What we shipped
- A client knowledge bank that updates itself. Starting with onboarding surveys it routes questions to the right person in the client's organisation. PR questions for the PR manager, board-level KPI questions for the CMO.
- After that it keeps learning. Anything a client tells us, in a Google Doc comment, a Slack message, a call transcript or an email, is checked against their profile, and genuinely new information is filed for review and merged in.
Why we built it this way
The problem with a fixed client profile is tacit knowledge. You naturally learn things about a client business that don't surface in formal onboarding or questionnaires but through conversations and interactions with deliverables. If the client profile doesn't change constantly, that means we're not recording information about their business effectively and eventually this cruft shows up in deliverables. From small corrections on copy to larger missed opportunities as teams align with older and older information.
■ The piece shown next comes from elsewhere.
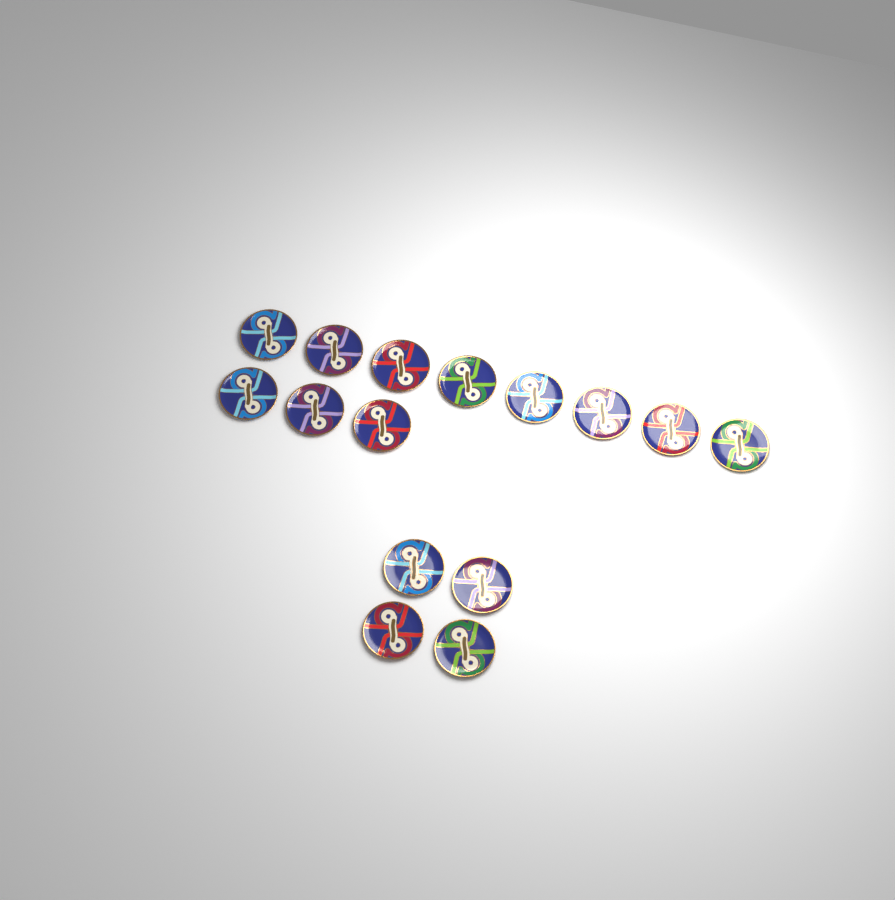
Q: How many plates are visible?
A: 15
So we built an agent that keeps the clients information fresh and up to date so other agents that use the client profile have the most up to date information. Furthermore, any account manager or specialist that needs to get information about the client can query our agency MCP via Slack or any AI surface to get up-to-the-minute information about the client, even the last thing they said in our last call.
This effectively liberates knowledge from the heads of client contacts, account managers and the marginalia of Google Docs and centralises it in a clean queryable way.
How it benefits clients
- Clients stop repeating themselves. A correction or a new fact is learned once and applied everywhere afterwards.
- Every deliverable, a fact-check for copy, an idea for PR, context for a report, reads from a profile that is current.
- Fewer errors in copywriting and a faster approval time. Since going live our average time to publish has dropped by around 80%.
What's next
- Tighter clustering so recurring themes surface on their own, and more surfaces feeding the bank.
- More ways for the client to interact with the client profile including letting our AI call them.
- Ad-hoc clarifications from our AI if it finds conflicting information
Technical innovations
It began as Comment Sweeper: a Google Doc comment gets diff-checked against the profile, synthesised, and the model decides whether it is genuinely new or additive. If it is, it becomes a GitHub issue, then a pull request a human approves and merges. Nothing auto-applies. We then pointed the same mechanism at every surface a client touches, so the bank updates in near real time.
How it fits the agentic journey
This is the manifesto's human-in-the-loop rule and its compounding gains over time. The machine spots the new information and drafts the change; a person signs it off. The more we ship, the more feedback we get, and the more accurate the whole thing becomes, a virtuous cycle rather than a maintenance chore.
This is the perfect application of AI in the modern workplace - to manage information drift and keep everyone informed to produce higher quality deliverables across all domains.